© 2020 Strange Loop
Working with data often means trying to locate data that fits patterns, akin to finding a needle in a haystack. When we add big data from non homogenous sources to the mix, this problem becomes exponentially complex. One of the use cases at Netflix, is about improving the Sign Up experience through experimentation. Being able to find user journeys across billions of events; that follow certain patterns, is a key insight into simplifying the sign up process.
This gave us an idea to build a framework to express these user journey patterns that could be translated into a Non Deterministic Finite State Machine. One of the ideas that we adapted from Ken Thompson's 1968 CACM paper, was to create an NDFA around patterns defined using regex that could support backtracking. The next step was applying the state machine across billions of events at scale using Spark. The final piece to the puzzle was to make it easily usable by Data Engineers, Scientists and Analysts alike.
In this talk, we will cover how we built this framework (dubbed "Conduit") and the design decisions resulting from challenges along the way.
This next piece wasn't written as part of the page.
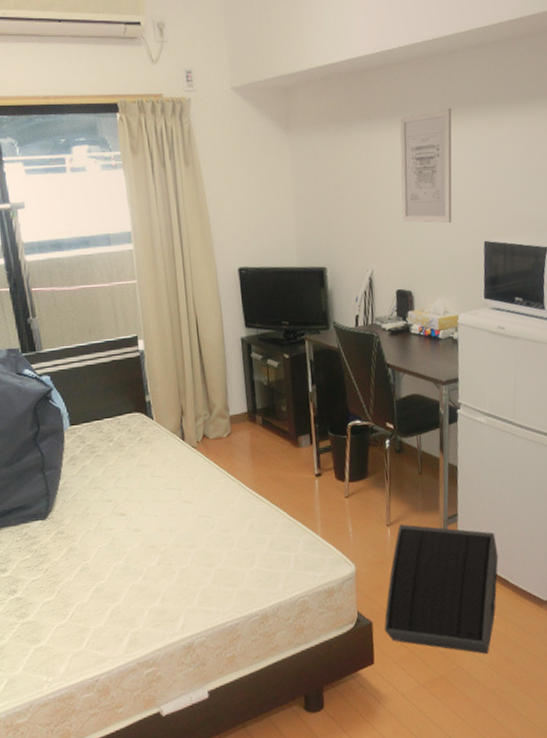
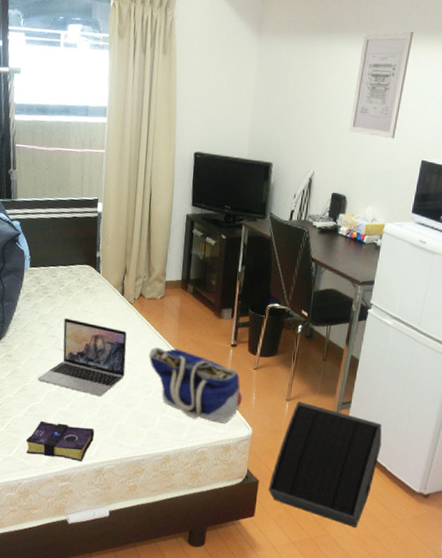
book: none [96,599,176,644] -> present [26,420,94,462]
laptop: none [98,476,200,561] -> present [37,318,127,396]
tote bag: none [224,489,339,566] -> present [149,347,243,423]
We will also talk about how this can be adapted to real time applications in the future.
Ajit Koti is a Senior Engineer on the Growth Data Engineering team at Netflix, building products that enable Non Member Acquisition & Experimentation. He has over 14 years of experience building and architecting large-scale distributed systems and services. Ajit has previously built Big Data Solutions for Fanatics and IBM Labs.
Passionate about all things data, Rashmi Shamprasad is a Senior Data Engineer on the Growth Data Engineering team at Netflix, building data products that enable Non Member Acquisition & Experimentation. With over 9 years of experience working in Big Data, her previous stints include building Big Data solutions at PayPal and eBay. Rashmi holds a Masters in Computer Applications and Bachelors in Commerce.